Work instruction: Rewrite the items from the first line through the line that contains "Value read: 7 bar", switching "service record" to "maintenance log" and changing nothing else.

Data supplied:
>>>>>

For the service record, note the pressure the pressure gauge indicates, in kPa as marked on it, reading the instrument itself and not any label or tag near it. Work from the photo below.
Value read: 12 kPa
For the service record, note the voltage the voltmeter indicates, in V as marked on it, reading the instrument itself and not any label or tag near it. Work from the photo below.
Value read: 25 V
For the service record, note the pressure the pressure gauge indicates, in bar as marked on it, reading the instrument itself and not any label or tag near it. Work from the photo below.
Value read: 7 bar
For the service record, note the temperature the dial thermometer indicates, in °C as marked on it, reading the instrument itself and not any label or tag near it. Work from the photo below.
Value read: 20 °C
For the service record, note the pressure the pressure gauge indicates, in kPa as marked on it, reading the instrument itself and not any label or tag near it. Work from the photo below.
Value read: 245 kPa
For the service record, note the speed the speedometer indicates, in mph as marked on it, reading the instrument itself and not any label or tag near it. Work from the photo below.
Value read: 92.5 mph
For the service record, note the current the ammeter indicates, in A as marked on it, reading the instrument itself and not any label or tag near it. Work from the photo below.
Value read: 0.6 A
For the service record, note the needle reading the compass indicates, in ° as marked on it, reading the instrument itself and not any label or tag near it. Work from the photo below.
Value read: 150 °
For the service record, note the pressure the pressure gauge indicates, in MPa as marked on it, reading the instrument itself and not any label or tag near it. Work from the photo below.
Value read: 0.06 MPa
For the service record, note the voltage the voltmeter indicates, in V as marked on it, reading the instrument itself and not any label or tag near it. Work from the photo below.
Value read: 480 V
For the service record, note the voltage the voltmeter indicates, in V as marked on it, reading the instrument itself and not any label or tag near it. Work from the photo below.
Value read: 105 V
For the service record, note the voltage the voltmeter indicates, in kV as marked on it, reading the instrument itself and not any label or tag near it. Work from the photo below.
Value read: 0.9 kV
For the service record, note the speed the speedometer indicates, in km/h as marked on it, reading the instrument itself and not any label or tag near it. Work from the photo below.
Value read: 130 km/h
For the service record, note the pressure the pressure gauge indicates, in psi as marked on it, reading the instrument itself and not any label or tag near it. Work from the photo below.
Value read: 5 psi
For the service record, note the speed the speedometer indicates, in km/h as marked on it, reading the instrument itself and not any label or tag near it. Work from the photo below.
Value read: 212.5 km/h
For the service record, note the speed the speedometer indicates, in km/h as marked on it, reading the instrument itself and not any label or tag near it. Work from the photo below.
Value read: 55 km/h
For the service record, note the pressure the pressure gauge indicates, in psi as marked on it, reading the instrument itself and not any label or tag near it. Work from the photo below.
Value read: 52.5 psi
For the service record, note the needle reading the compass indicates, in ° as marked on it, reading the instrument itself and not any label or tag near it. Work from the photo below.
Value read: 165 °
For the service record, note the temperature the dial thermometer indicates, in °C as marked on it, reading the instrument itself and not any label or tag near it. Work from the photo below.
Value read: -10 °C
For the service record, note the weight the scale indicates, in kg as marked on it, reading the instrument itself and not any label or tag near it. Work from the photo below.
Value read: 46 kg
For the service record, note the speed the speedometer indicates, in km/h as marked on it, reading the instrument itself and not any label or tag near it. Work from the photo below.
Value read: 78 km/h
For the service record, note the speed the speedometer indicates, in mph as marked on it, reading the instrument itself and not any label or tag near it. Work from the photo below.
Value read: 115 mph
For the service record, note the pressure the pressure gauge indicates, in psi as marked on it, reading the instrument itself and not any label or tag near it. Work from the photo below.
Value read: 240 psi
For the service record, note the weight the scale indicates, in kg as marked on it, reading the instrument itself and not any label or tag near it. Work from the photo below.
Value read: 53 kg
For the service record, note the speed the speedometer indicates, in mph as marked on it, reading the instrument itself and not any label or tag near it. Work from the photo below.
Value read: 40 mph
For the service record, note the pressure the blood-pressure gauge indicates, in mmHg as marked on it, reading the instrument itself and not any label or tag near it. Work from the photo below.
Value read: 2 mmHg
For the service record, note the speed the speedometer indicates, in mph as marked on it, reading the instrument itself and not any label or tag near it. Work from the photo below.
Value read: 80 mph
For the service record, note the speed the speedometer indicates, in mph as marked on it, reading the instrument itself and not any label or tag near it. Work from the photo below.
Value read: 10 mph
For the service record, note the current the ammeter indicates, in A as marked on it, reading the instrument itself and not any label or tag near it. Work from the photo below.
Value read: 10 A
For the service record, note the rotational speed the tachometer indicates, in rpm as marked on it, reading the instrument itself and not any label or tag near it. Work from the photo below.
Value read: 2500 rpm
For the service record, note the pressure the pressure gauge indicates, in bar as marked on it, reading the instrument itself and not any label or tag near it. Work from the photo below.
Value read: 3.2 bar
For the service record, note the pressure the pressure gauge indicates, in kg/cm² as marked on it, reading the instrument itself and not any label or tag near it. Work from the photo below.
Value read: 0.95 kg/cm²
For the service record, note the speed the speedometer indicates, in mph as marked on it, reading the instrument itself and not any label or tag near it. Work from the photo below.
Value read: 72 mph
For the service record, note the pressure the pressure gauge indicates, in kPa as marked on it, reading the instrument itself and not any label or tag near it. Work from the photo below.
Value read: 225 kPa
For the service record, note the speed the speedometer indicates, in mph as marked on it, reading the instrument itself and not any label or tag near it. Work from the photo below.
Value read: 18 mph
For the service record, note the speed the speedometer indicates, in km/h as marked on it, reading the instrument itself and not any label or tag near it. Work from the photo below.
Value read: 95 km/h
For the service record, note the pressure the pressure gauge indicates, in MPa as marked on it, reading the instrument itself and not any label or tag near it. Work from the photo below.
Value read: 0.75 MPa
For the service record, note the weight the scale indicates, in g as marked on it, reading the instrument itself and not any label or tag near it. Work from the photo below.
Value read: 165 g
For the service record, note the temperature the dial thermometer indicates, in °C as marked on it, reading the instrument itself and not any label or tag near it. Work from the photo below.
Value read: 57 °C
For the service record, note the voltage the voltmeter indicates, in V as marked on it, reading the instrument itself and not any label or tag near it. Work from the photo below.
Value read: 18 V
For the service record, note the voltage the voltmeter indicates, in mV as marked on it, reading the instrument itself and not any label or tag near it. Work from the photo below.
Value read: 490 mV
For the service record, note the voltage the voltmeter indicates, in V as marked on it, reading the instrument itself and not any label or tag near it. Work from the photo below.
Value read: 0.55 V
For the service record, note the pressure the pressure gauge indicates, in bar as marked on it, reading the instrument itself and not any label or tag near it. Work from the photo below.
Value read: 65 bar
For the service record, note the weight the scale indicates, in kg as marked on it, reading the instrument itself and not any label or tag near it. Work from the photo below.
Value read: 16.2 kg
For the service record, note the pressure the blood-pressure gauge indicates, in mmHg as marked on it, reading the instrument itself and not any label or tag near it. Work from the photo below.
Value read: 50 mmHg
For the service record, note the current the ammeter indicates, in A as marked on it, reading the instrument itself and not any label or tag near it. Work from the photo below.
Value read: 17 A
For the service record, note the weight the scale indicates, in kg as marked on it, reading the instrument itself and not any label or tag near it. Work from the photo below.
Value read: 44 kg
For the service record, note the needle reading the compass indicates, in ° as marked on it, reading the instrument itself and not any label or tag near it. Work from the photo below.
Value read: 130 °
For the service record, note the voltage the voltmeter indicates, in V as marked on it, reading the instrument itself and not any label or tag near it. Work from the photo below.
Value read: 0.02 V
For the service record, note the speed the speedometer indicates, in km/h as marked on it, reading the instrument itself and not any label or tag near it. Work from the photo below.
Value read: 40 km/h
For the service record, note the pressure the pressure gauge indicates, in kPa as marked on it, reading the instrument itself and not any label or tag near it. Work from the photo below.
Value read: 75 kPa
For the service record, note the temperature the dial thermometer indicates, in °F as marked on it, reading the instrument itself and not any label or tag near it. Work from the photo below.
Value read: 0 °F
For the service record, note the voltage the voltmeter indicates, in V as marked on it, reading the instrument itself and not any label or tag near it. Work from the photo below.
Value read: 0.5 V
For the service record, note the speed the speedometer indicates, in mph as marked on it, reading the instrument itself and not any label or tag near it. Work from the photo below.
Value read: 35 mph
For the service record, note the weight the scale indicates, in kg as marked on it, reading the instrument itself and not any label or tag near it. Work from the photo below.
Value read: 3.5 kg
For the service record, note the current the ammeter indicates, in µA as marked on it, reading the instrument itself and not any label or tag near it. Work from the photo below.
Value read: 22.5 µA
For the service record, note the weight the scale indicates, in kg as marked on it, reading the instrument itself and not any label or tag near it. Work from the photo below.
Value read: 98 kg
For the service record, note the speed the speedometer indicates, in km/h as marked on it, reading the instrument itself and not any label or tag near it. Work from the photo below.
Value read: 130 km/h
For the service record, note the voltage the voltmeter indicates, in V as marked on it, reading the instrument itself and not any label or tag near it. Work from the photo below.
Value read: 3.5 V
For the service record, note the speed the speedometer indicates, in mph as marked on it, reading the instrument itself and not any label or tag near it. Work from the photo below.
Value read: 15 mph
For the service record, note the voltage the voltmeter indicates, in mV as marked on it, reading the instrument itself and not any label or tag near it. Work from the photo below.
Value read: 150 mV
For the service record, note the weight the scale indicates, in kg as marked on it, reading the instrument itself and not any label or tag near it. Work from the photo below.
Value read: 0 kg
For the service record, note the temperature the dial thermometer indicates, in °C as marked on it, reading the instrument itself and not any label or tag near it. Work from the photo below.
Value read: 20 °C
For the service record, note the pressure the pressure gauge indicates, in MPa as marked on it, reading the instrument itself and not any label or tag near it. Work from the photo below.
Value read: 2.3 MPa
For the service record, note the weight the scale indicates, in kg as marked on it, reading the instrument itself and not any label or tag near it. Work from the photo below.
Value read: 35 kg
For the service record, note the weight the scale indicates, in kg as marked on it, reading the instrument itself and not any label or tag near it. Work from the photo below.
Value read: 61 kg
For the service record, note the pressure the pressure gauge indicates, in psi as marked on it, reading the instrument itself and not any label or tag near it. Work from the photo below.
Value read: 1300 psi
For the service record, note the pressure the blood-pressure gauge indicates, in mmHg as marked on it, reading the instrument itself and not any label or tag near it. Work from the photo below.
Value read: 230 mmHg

<<<<<

Solution for this exercise:
For the maintenance log, note the pressure the pressure gauge indicates, in kPa as marked on it, reading the instrument itself and not any label or tag near it. Work from the photo below.
Value read: 12 kPa
For the maintenance log, note the voltage the voltmeter indicates, in V as marked on it, reading the instrument itself and not any label or tag near it. Work from the photo below.
Value read: 25 V
For the maintenance log, note the pressure the pressure gauge indicates, in bar as marked on it, reading the instrument itself and not any label or tag near it. Work from the photo below.
Value read: 7 bar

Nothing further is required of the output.